>>>>>

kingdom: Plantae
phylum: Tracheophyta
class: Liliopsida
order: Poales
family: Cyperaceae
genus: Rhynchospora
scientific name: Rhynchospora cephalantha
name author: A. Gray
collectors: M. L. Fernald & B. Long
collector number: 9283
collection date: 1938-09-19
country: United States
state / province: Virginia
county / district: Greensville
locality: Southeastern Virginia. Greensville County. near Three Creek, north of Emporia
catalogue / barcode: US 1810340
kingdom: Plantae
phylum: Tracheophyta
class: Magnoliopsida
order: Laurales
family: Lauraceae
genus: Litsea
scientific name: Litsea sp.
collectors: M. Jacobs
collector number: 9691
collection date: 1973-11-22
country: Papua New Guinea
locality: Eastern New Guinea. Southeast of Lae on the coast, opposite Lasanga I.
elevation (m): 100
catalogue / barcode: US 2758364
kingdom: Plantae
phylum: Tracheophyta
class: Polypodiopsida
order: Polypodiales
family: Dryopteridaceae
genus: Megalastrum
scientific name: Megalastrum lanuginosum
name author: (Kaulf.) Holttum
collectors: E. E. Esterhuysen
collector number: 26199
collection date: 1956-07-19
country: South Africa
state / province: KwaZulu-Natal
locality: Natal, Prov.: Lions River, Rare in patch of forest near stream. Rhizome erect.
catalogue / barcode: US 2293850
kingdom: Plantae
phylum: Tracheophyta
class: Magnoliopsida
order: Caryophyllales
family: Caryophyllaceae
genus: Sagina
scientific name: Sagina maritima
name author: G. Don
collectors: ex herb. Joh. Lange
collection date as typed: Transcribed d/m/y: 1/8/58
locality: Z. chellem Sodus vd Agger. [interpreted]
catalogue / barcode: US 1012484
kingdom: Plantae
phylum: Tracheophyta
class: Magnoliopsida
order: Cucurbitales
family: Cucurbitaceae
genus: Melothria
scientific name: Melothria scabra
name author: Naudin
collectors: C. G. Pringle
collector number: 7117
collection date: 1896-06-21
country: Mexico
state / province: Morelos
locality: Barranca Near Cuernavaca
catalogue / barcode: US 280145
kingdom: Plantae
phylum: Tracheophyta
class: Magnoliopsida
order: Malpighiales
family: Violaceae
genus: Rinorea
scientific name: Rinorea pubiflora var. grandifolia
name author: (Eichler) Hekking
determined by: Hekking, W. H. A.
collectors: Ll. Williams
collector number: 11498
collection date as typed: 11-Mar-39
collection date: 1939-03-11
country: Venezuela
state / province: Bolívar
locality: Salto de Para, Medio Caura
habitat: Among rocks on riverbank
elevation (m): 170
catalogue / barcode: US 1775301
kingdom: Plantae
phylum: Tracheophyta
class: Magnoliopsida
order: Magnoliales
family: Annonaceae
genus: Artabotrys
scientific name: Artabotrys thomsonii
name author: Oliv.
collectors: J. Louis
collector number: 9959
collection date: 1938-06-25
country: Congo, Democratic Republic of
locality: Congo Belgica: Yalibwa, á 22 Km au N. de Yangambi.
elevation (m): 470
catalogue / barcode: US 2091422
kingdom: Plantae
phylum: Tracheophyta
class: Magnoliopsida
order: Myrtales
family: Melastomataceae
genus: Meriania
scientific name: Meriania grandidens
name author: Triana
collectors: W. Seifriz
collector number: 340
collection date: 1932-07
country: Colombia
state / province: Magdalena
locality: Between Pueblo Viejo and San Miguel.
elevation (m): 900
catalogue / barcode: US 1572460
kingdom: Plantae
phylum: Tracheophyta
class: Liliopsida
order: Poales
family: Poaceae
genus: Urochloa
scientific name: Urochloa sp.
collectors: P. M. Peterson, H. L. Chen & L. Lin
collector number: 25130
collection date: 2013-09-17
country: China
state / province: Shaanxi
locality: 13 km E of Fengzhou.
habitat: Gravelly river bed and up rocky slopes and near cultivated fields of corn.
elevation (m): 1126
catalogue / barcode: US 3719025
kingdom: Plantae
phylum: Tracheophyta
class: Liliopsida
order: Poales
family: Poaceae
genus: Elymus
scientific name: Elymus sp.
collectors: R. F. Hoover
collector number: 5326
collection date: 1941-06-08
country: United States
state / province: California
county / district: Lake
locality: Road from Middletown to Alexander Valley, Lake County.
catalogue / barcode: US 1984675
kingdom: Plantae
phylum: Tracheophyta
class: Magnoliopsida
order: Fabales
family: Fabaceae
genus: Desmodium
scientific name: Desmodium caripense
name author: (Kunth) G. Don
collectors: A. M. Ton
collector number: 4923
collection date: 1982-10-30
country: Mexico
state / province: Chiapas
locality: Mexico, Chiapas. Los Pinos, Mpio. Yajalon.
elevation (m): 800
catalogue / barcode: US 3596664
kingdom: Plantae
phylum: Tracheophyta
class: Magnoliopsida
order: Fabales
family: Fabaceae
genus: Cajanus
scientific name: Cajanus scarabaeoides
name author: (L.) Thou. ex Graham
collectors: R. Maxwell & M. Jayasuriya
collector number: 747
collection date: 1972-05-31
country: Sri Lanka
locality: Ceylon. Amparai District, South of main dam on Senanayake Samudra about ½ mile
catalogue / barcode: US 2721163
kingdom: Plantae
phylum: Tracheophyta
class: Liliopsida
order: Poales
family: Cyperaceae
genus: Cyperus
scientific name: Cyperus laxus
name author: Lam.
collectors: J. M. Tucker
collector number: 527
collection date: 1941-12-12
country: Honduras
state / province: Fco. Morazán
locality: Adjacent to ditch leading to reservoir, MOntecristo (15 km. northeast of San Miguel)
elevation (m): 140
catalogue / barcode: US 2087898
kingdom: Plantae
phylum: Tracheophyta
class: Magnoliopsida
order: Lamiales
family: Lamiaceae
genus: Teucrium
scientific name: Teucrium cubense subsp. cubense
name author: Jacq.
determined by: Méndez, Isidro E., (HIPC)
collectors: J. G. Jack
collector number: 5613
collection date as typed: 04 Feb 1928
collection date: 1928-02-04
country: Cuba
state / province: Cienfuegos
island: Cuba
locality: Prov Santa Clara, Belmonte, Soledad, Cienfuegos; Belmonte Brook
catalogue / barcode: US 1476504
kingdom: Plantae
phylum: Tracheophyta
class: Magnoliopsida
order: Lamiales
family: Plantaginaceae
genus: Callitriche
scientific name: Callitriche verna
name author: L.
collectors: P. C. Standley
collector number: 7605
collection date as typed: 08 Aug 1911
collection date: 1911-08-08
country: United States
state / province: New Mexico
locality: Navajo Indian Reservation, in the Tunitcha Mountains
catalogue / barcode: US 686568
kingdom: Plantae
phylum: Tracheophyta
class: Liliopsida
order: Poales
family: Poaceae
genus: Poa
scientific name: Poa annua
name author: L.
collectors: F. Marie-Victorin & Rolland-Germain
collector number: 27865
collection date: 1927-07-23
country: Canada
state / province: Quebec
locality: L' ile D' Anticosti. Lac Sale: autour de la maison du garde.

<<<<<

# [SHORT EXERCISE]
Copy the lines from the line with "state / province: Chiapas" through the line with "genus: Cajanus", both included, exactly as they appear in the items above.

# [TASK RESPONSE]
state / province: Chiapas
locality: Mexico, Chiapas. Los Pinos, Mpio. Yajalon.
elevation (m): 800
catalogue / barcode: US 3596664
kingdom: Plantae
phylum: Tracheophyta
class: Magnoliopsida
order: Fabales
family: Fabaceae
genus: Cajanus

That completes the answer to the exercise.